Below is my attempt at a custom attention function.

def CustomAttention(A: Float[Tensor, "batch posn_q n_heads d_head"], 
                    B: Float[Tensor, "batch posn_k n_heads d_head"]) -> Float[Tensor, "batch n_heads posn_q posn_k"]:
    A_cast = t.permute(A, (0, 2, 1, 3)).unsqueeze(-2)
    B_cast = t.permute(B, (0, 2, 1, 3)).unsqueeze(-3)
    diff = A_cast - B_cast
    square = diff**2
    sum = t.sum(square, dim=-1)
    return -sum

Basically, the code relies on broadcasting to calculate the elementwise difference for every query-key pair.

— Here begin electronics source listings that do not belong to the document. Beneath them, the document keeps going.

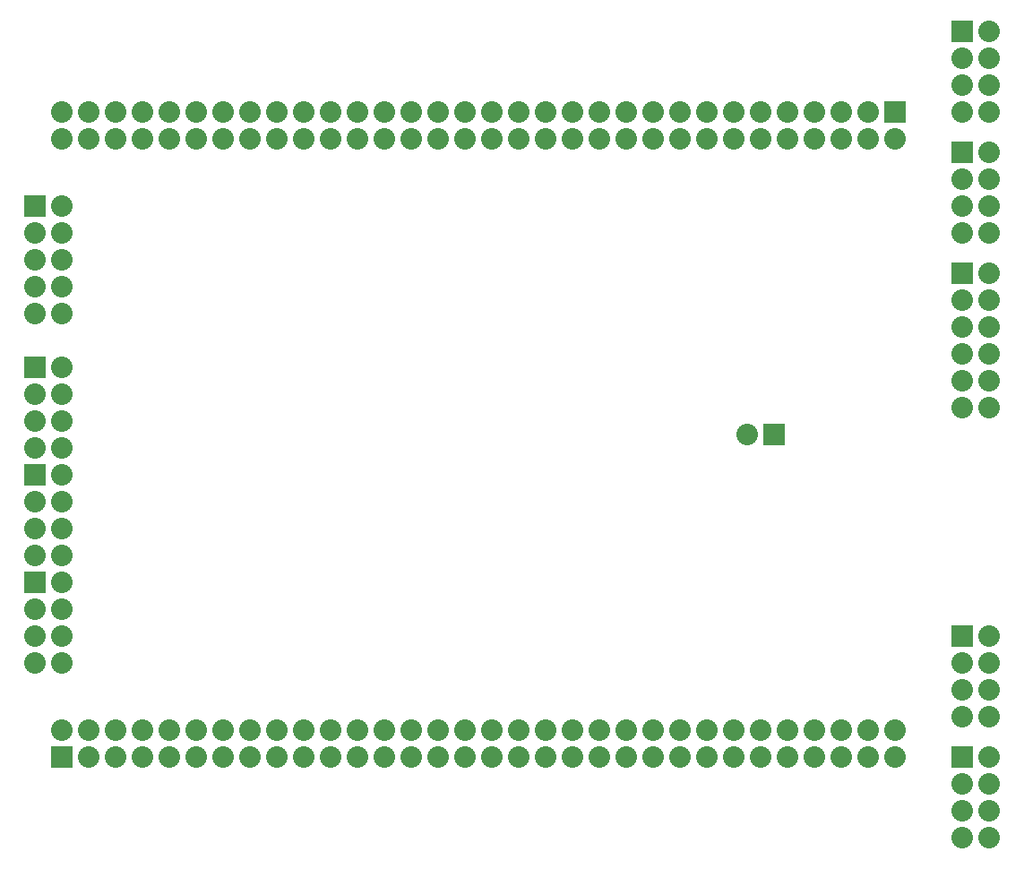
<source format=gbs>
G04 (created by PCBNEW-RS274X (2012-01-19 BZR 3256)-stable) date 16/09/2012 00:02:06*
G01*
G70*
G90*
%MOIN*%
G04 Gerber Fmt 3.4, Leading zero omitted, Abs format*
%FSLAX34Y34*%
G04 APERTURE LIST*
%ADD10C,0.006000*%
%ADD11R,0.080000X0.080000*%
%ADD12C,0.080000*%
G04 APERTURE END LIST*
G54D10*
G54D11*
X45500Y-16000D03*
G54D12*
X46500Y-16000D03*
X45500Y-17000D03*
X46500Y-17000D03*
X45500Y-18000D03*
X46500Y-18000D03*
X45500Y-19000D03*
X46500Y-19000D03*
X45500Y-20000D03*
X46500Y-20000D03*
X45500Y-21000D03*
X46500Y-21000D03*
G54D11*
X45500Y-11500D03*
G54D12*
X46500Y-11500D03*
X45500Y-12500D03*
X46500Y-12500D03*
X45500Y-13500D03*
X46500Y-13500D03*
X45500Y-14500D03*
X46500Y-14500D03*
G54D11*
X45500Y-07000D03*
G54D12*
X46500Y-07000D03*
X45500Y-08000D03*
X46500Y-08000D03*
X45500Y-09000D03*
X46500Y-09000D03*
X45500Y-10000D03*
X46500Y-10000D03*
G54D11*
X11000Y-27500D03*
G54D12*
X12000Y-27500D03*
X11000Y-28500D03*
X12000Y-28500D03*
X11000Y-29500D03*
X12000Y-29500D03*
X11000Y-30500D03*
X12000Y-30500D03*
G54D11*
X11000Y-23500D03*
G54D12*
X12000Y-23500D03*
X11000Y-24500D03*
X12000Y-24500D03*
X11000Y-25500D03*
X12000Y-25500D03*
X11000Y-26500D03*
X12000Y-26500D03*
G54D11*
X11000Y-19500D03*
G54D12*
X12000Y-19500D03*
X11000Y-20500D03*
X12000Y-20500D03*
X11000Y-21500D03*
X12000Y-21500D03*
X11000Y-22500D03*
X12000Y-22500D03*
G54D11*
X45500Y-34000D03*
G54D12*
X46500Y-34000D03*
X45500Y-35000D03*
X46500Y-35000D03*
X45500Y-36000D03*
X46500Y-36000D03*
X45500Y-37000D03*
X46500Y-37000D03*
G54D11*
X45500Y-29500D03*
G54D12*
X46500Y-29500D03*
X45500Y-30500D03*
X46500Y-30500D03*
X45500Y-31500D03*
X46500Y-31500D03*
X45500Y-32500D03*
X46500Y-32500D03*
G54D11*
X38500Y-22000D03*
G54D12*
X37500Y-22000D03*
G54D11*
X43000Y-10000D03*
G54D12*
X43000Y-11000D03*
X42000Y-10000D03*
X42000Y-11000D03*
X41000Y-10000D03*
X41000Y-11000D03*
X40000Y-10000D03*
X40000Y-11000D03*
X39000Y-10000D03*
X39000Y-11000D03*
X38000Y-10000D03*
X38000Y-11000D03*
X37000Y-10000D03*
X37000Y-11000D03*
X36000Y-10000D03*
X36000Y-11000D03*
X35000Y-10000D03*
X35000Y-11000D03*
X34000Y-10000D03*
X34000Y-11000D03*
X33000Y-10000D03*
X33000Y-11000D03*
X32000Y-10000D03*
X32000Y-11000D03*
X31000Y-10000D03*
X31000Y-11000D03*
X30000Y-10000D03*
X30000Y-11000D03*
X29000Y-10000D03*
X29000Y-11000D03*
X28000Y-10000D03*
X28000Y-11000D03*
X27000Y-10000D03*
X27000Y-11000D03*
X26000Y-10000D03*
X26000Y-11000D03*
X25000Y-10000D03*
X25000Y-11000D03*
X24000Y-10000D03*
X24000Y-11000D03*
X23000Y-10000D03*
X23000Y-11000D03*
X22000Y-10000D03*
X22000Y-11000D03*
X21000Y-10000D03*
X21000Y-11000D03*
X20000Y-10000D03*
X20000Y-11000D03*
X19000Y-10000D03*
X19000Y-11000D03*
X18000Y-10000D03*
X18000Y-11000D03*
X17000Y-10000D03*
X17000Y-11000D03*
X16000Y-10000D03*
X16000Y-11000D03*
X15000Y-10000D03*
X15000Y-11000D03*
X14000Y-10000D03*
X14000Y-11000D03*
X13000Y-10000D03*
X13000Y-11000D03*
X12000Y-10000D03*
X12000Y-11000D03*
G54D11*
X12000Y-34000D03*
G54D12*
X12000Y-33000D03*
X13000Y-34000D03*
X13000Y-33000D03*
X14000Y-34000D03*
X14000Y-33000D03*
X15000Y-34000D03*
X15000Y-33000D03*
X16000Y-34000D03*
X16000Y-33000D03*
X17000Y-34000D03*
X17000Y-33000D03*
X18000Y-34000D03*
X18000Y-33000D03*
X19000Y-34000D03*
X19000Y-33000D03*
X20000Y-34000D03*
X20000Y-33000D03*
X21000Y-34000D03*
X21000Y-33000D03*
X22000Y-34000D03*
X22000Y-33000D03*
X23000Y-34000D03*
X23000Y-33000D03*
X24000Y-34000D03*
X24000Y-33000D03*
X25000Y-34000D03*
X25000Y-33000D03*
X26000Y-34000D03*
X26000Y-33000D03*
X27000Y-34000D03*
X27000Y-33000D03*
X28000Y-34000D03*
X28000Y-33000D03*
X29000Y-34000D03*
X29000Y-33000D03*
X30000Y-34000D03*
X30000Y-33000D03*
X31000Y-34000D03*
X31000Y-33000D03*
X32000Y-34000D03*
X32000Y-33000D03*
X33000Y-34000D03*
X33000Y-33000D03*
X34000Y-34000D03*
X34000Y-33000D03*
X35000Y-34000D03*
X35000Y-33000D03*
X36000Y-34000D03*
X36000Y-33000D03*
X37000Y-34000D03*
X37000Y-33000D03*
X38000Y-34000D03*
X38000Y-33000D03*
X39000Y-34000D03*
X39000Y-33000D03*
X40000Y-34000D03*
X40000Y-33000D03*
X41000Y-34000D03*
X41000Y-33000D03*
X42000Y-34000D03*
X42000Y-33000D03*
X43000Y-34000D03*
X43000Y-33000D03*
G54D11*
X11000Y-13500D03*
G54D12*
X12000Y-13500D03*
X11000Y-14500D03*
X12000Y-14500D03*
X11000Y-15500D03*
X12000Y-15500D03*
X11000Y-16500D03*
X12000Y-16500D03*
X11000Y-17500D03*
X12000Y-17500D03*
M02*

</source>
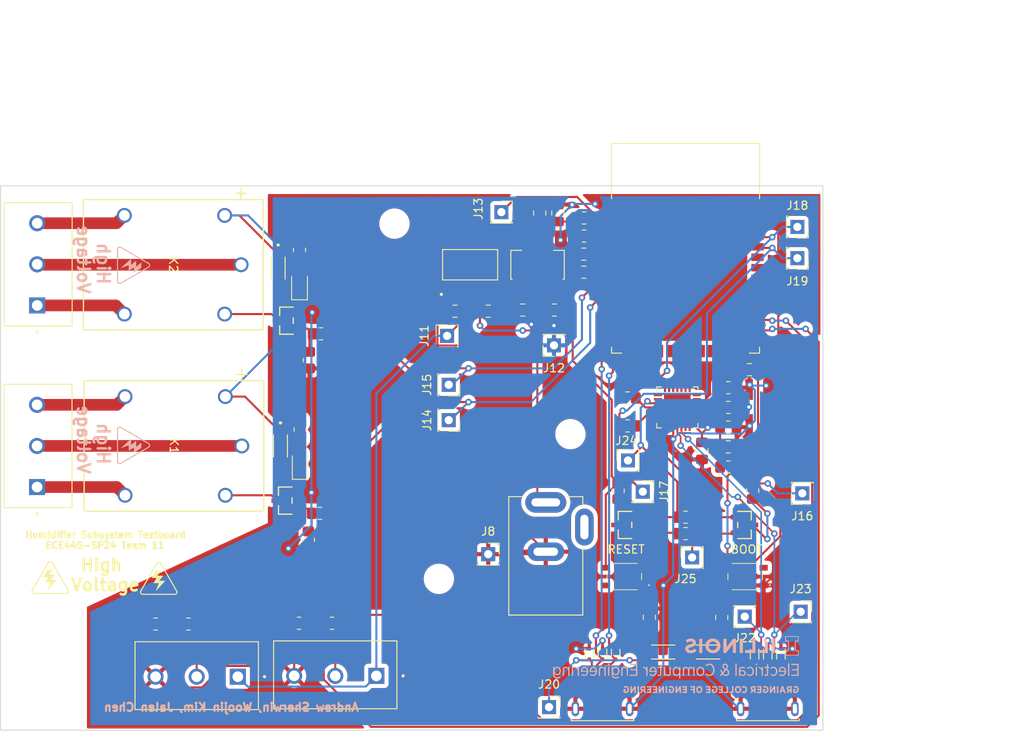
<source format=kicad_pcb>
(kicad_pcb (version 20221018) (generator pcbnew)

  (general
    (thickness 1.6)
  )

  (paper "A4")
  (layers
    (0 "F.Cu" signal)
    (31 "B.Cu" signal)
    (32 "B.Adhes" user "B.Adhesive")
    (33 "F.Adhes" user "F.Adhesive")
    (34 "B.Paste" user)
    (35 "F.Paste" user)
    (36 "B.SilkS" user "B.Silkscreen")
    (37 "F.SilkS" user "F.Silkscreen")
    (38 "B.Mask" user)
    (39 "F.Mask" user)
    (40 "Dwgs.User" user "User.Drawings")
    (41 "Cmts.User" user "User.Comments")
    (42 "Eco1.User" user "User.Eco1")
    (43 "Eco2.User" user "User.Eco2")
    (44 "Edge.Cuts" user)
    (45 "Margin" user)
    (46 "B.CrtYd" user "B.Courtyard")
    (47 "F.CrtYd" user "F.Courtyard")
    (48 "B.Fab" user)
    (49 "F.Fab" user)
    (50 "User.1" user)
    (51 "User.2" user)
    (52 "User.3" user)
    (53 "User.4" user)
    (54 "User.5" user)
    (55 "User.6" user)
    (56 "User.7" user)
    (57 "User.8" user)
    (58 "User.9" user)
  )

  (setup
    (pad_to_mask_clearance 0)
    (pcbplotparams
      (layerselection 0x00010fc_ffffffff)
      (plot_on_all_layers_selection 0x0000000_00000000)
      (disableapertmacros false)
      (usegerberextensions false)
      (usegerberattributes true)
      (usegerberadvancedattributes true)
      (creategerberjobfile true)
      (dashed_line_dash_ratio 12.000000)
      (dashed_line_gap_ratio 3.000000)
      (svgprecision 4)
      (plotframeref false)
      (viasonmask false)
      (mode 1)
      (useauxorigin false)
      (hpglpennumber 1)
      (hpglpenspeed 20)
      (hpglpendiameter 15.000000)
      (dxfpolygonmode true)
      (dxfimperialunits true)
      (dxfusepcbnewfont true)
      (psnegative false)
      (psa4output false)
      (plotreference true)
      (plotvalue true)
      (plotinvisibletext false)
      (sketchpadsonfab false)
      (subtractmaskfromsilk false)
      (outputformat 1)
      (mirror false)
      (drillshape 0)
      (scaleselection 1)
      (outputdirectory "/Users/zhaoyangxie/Desktop/ECE445 - Team 11 Humidifier Rev2_1/")
    )
  )

  (net 0 "")
  (net 1 "+12V")
  (net 2 "GND")
  (net 3 "+3.3V")
  (net 4 "Net-(C6-Pad1)")
  (net 5 "Net-(C7-Pad1)")
  (net 6 "Net-(U4-VBUS)")
  (net 7 "CHIP_PU")
  (net 8 "IO0")
  (net 9 "USB_DP")
  (net 10 "USB_DN")
  (net 11 "IO20")
  (net 12 "IO19")
  (net 13 "VBUS")
  (net 14 "unconnected-(J1-Pad3)")
  (net 15 "unconnected-(J2-ID-Pad4)")
  (net 16 "unconnected-(J3-ID-Pad4)")
  (net 17 "Net-(U4-~{RST})")
  (net 18 "Net-(U4-~{SUSPEND})")
  (net 19 "Net-(U4-TXD)")
  (net 20 "U0RXD")
  (net 21 "Net-(U4-RXD)")
  (net 22 "U0TXD")
  (net 23 "DTR")
  (net 24 "Net-(U5-BASE)")
  (net 25 "RTS")
  (net 26 "Net-(U6-BASE)")
  (net 27 "Net-(U5-COLLECTOR)")
  (net 28 "Net-(U6-COLLECTOR)")
  (net 29 "ESP_3V3")
  (net 30 "unconnected-(S1-COM-Pad2)")
  (net 31 "unconnected-(S1-NO-Pad3)")
  (net 32 "unconnected-(S2-COM-Pad2)")
  (net 33 "unconnected-(S2-NO-Pad3)")
  (net 34 "unconnected-(U1-IO4-Pad4)")
  (net 35 "unconnected-(U1-IO5-Pad5)")
  (net 36 "unconnected-(U1-IO6-Pad6)")
  (net 37 "unconnected-(U1-IO7-Pad7)")
  (net 38 "unconnected-(U1-IO11-Pad19)")
  (net 39 "unconnected-(U1-IO12-Pad20)")
  (net 40 "unconnected-(U1-IO17-Pad10)")
  (net 41 "unconnected-(U1-IO18-Pad11)")
  (net 42 "unconnected-(U1-IO3-Pad15)")
  (net 43 "unconnected-(U1-IO46-Pad16)")
  (net 44 "unconnected-(U1-IO10-Pad18)")
  (net 45 "+5V")
  (net 46 "Net-(D10-K)")
  (net 47 "unconnected-(U1-IO13-Pad21)")
  (net 48 "unconnected-(U1-IO14-Pad22)")
  (net 49 "unconnected-(U1-IO21-Pad23)")
  (net 50 "unconnected-(U1-IO47-Pad24)")
  (net 51 "unconnected-(U1-IO48-Pad25)")
  (net 52 "unconnected-(U1-IO45-Pad26)")
  (net 53 "Net-(D10-A)")
  (net 54 "Net-(D12-K)")
  (net 55 "unconnected-(U1-IO37-Pad30)")
  (net 56 "unconnected-(U1-IO38-Pad31)")
  (net 57 "unconnected-(U1-IO39-Pad32)")
  (net 58 "unconnected-(U1-IO40-Pad33)")
  (net 59 "unconnected-(U1-IO41-Pad34)")
  (net 60 "unconnected-(U1-IO42-Pad35)")
  (net 61 "unconnected-(U1-IO2-Pad38)")
  (net 62 "unconnected-(U1-IO1-Pad39)")
  (net 63 "unconnected-(U4-DCD-Pad1)")
  (net 64 "unconnected-(U4-RI{slash}CLK-Pad2)")
  (net 65 "unconnected-(U4-NC-Pad10)")
  (net 66 "unconnected-(U4-SUSPEND-Pad12)")
  (net 67 "unconnected-(U4-CHREN-Pad13)")
  (net 68 "unconnected-(U4-CHR1-Pad14)")
  (net 69 "unconnected-(U4-CHR0-Pad15)")
  (net 70 "unconnected-(U4-GPIO.3{slash}WAKEUP-Pad16)")
  (net 71 "unconnected-(U4-GPIO.2{slash}RS485-Pad17)")
  (net 72 "unconnected-(U4-GPIO.1{slash}RXT-Pad18)")
  (net 73 "unconnected-(U4-GPIO.0{slash}TXT-Pad19)")
  (net 74 "unconnected-(U4-GPIO.6-Pad20)")
  (net 75 "unconnected-(U4-GPIO.5-Pad21)")
  (net 76 "unconnected-(U4-GPIO.4-Pad22)")
  (net 77 "unconnected-(U4-CTS-Pad23)")
  (net 78 "unconnected-(U4-DSR-Pad27)")
  (net 79 "Net-(D12-A)")
  (net 80 "Net-(J4-Pin_2)")
  (net 81 "Net-(J5-Pin_2)")
  (net 82 "Fan_B")
  (net 83 "COM_Main")
  (net 84 "Fan_A")
  (net 85 "Fan_B_DC")
  (net 86 "COM_Main_DC")
  (net 87 "Fan_A_DC")
  (net 88 "Relay_Signal_ACDC")
  (net 89 "Net-(U7-BASE)")
  (net 90 "Net-(U1-IO35)")
  (net 91 "Net-(U1-IO36)")
  (net 92 "Net-(U10-BASE)")
  (net 93 "unconnected-(U1-IO8-Pad12)")
  (net 94 "unconnected-(U1-IO9-Pad17)")
  (net 95 "Relay_Signal_DCDC")

  (footprint "ECE445:1935174" (layer "F.Cu") (at 91.9 115.15 180))

  (footprint "Resistor_SMD:R_0805_2012Metric_Pad1.20x1.40mm_HandSolder" (layer "F.Cu") (at 119.95 89 180))

  (footprint "Connector_PinSocket_2.54mm:PinSocket_1x01_P2.54mm_Vertical" (layer "F.Cu") (at 140.6 68.6 -90))

  (footprint "ECE445:SOT-23_ONS" (layer "F.Cu") (at 119.6348 101.0475 90))

  (footprint "Capacitor_SMD:C_0805_2012Metric_Pad1.18x1.45mm_HandSolder" (layer "F.Cu") (at 129 92.0375 -90))

  (footprint "Resistor_SMD:R_0805_2012Metric_Pad1.20x1.40mm_HandSolder" (layer "F.Cu") (at 132.2 89.15 180))

  (footprint "Connector_PinSocket_2.54mm:PinSocket_1x01_P2.54mm_Vertical" (layer "F.Cu") (at 127.8 105 90))

  (footprint "ECE445:SOT-23_ONS" (layer "F.Cu") (at 134.1652 101.0475 -90))

  (footprint "ECE445:1935174" (layer "F.Cu") (at 75.0475 115.25 180))

  (footprint "ECE445:1N4148W-13-F" (layer "F.Cu") (at 77.450002 69.8 -90))

  (footprint "ECE445:LDL1117S50R" (layer "F.Cu") (at 100.8 69.4))

  (footprint "Resistor_SMD:R_0805_2012Metric_Pad1.20x1.40mm_HandSolder" (layer "F.Cu") (at 114.665 63.71 180))

  (footprint "ECE445:PTS815 SJG 250 SMTR LFS" (layer "F.Cu") (at 134.25 107.325 180))

  (footprint "Capacitor_SMD:C_0805_2012Metric_Pad1.18x1.45mm_HandSolder" (layer "F.Cu") (at 111.04 74.91))

  (footprint "Resistor_SMD:R_0805_2012Metric_Pad1.20x1.40mm_HandSolder" (layer "F.Cu") (at 81.132654 102.835001 -90))

  (footprint "Capacitor_SMD:C_0805_2012Metric_Pad1.18x1.45mm_HandSolder" (layer "F.Cu") (at 114.6275 68.11 180))

  (footprint "Capacitor_SMD:C_0805_2012Metric_Pad1.18x1.45mm_HandSolder" (layer "F.Cu") (at 107.2025 74.91 180))

  (footprint "ECE445:LESD5D5_0CT1G" (layer "F.Cu") (at 138.6 116.76 -90))

  (footprint "Resistor_SMD:R_0805_2012Metric_Pad1.20x1.40mm_HandSolder" (layer "F.Cu") (at 62.5475 113.1 180))

  (footprint "ECE445:ElectricalHazard" (layer "F.Cu") (at 49.8 107.5))

  (footprint "Resistor_SMD:R_0805_2012Metric_Pad1.20x1.40mm_HandSolder" (layer "F.Cu") (at 132.2 86.75 180))

  (footprint "ECE445:PTS815 SJG 250 SMTR LFS" (layer "F.Cu") (at 119.55 107.325 180))

  (footprint "Connector_PinSocket_2.54mm:PinSocket_1x01_P2.54mm_Vertical" (layer "F.Cu") (at 110.4 123.2))

  (footprint "ECE445:G5LE-1 DC3" (layer "F.Cu") (at 56.532653 91.435 -90))

  (footprint "ECE445:ESP32-S3-WROOM-1-N8-SnapEDA" (layer "F.Cu") (at 127 67.4))

  (footprint "Resistor_SMD:R_0805_2012Metric_Pad1.20x1.40mm_HandSolder" (layer "F.Cu") (at 127 100.1))

  (footprint "Capacitor_SMD:C_0805_2012Metric_Pad1.18x1.45mm_HandSolder" (layer "F.Cu") (at 109.265 63.11 90))

  (footprint "Diode_SMD:D_0805_2012Metric_Pad1.15x1.40mm_HandSolder" (layer "F.Cu") (at 80.132654 93.635001 90))

  (footprint "ECE445:PJ-202AH" (layer "F.Cu") (at 110 104.8 -90))

  (footprint "Resistor_SMD:R_0805_2012Metric_Pad1.20x1.40mm_HandSolder" (layer "F.Cu") (at 118.8 96.895 90))

  (footprint "ECE445:LESD5D5_0CT1G" (layer "F.Cu") (at 118.5 116.76 -90))

  (footprint "Connector_PinSocket_2.54mm:PinSocket_1x01_P2.54mm_Vertical" (layer "F.Cu") (at 141.2 97.2 180))

  (footprint "ECE445:10118193-0001LF" (layer "F.Cu") (at 137 123.4))

  (footprint "ECE445:LDL1117S33R-SnapEDA" (layer "F.Cu") (at 109 69.4 90))

  (footprint "ECE445:ElectricalHazard" (layer "F.Cu")
    (tstamp 5e06a1b5-99b8-4182-82ec-4f811945c1c1)
    (at 63 107.6)
    (attr board_only exclude_from_pos_files exclude_from_bom)
    (fp_text reference "G***" (at 0 0) (layer "F.SilkS") hide
        (effects (font (size 1.5 1.5) (thickness 0.3)))
      (tstamp ec389020-2d7a-49e0-83b0-f7ce48ec8141)
    )
    (fp_text value "LOGO" (at 0.75 0) (layer "F.SilkS") hide
        (effects (font (size 1.5 1.5) (thickness 0.3)))
      (tstamp b3103f9e-2e69-41d1-ac0b-e00911633d43)
    )
    (fp_poly
      (pts
        (xy -2.188039 2.028624)
        (xy -2.191164 2.03175)
        (xy -2.19429 2.028624)
        (xy -2.191164 2.025499)
      )

      (stroke (widt
... [882666 chars truncated]
</source>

All of my training is being done locally on a 3080ti and it seems to be using 100% of my gpu as expected. Is there anything I can do to make this run faster?

1

There are 1 best solutions below

0
On

When you say that it trains slowly, do you mean that the time-per-batch has worsened, or that the loss-improvement-per-batch has worsened? If it is the latter, this is not entirely surprising. Negative Euclidean distance attention does not produce the same training dynamics as scaled dot-product attention. A recent preprint on arXiv documents this phenomenon in a different setting:

C McCarter, “Inverse distance weighting attention.” Associative Memory & Hopfield Networks Workshop @ NeurIPS, 2023.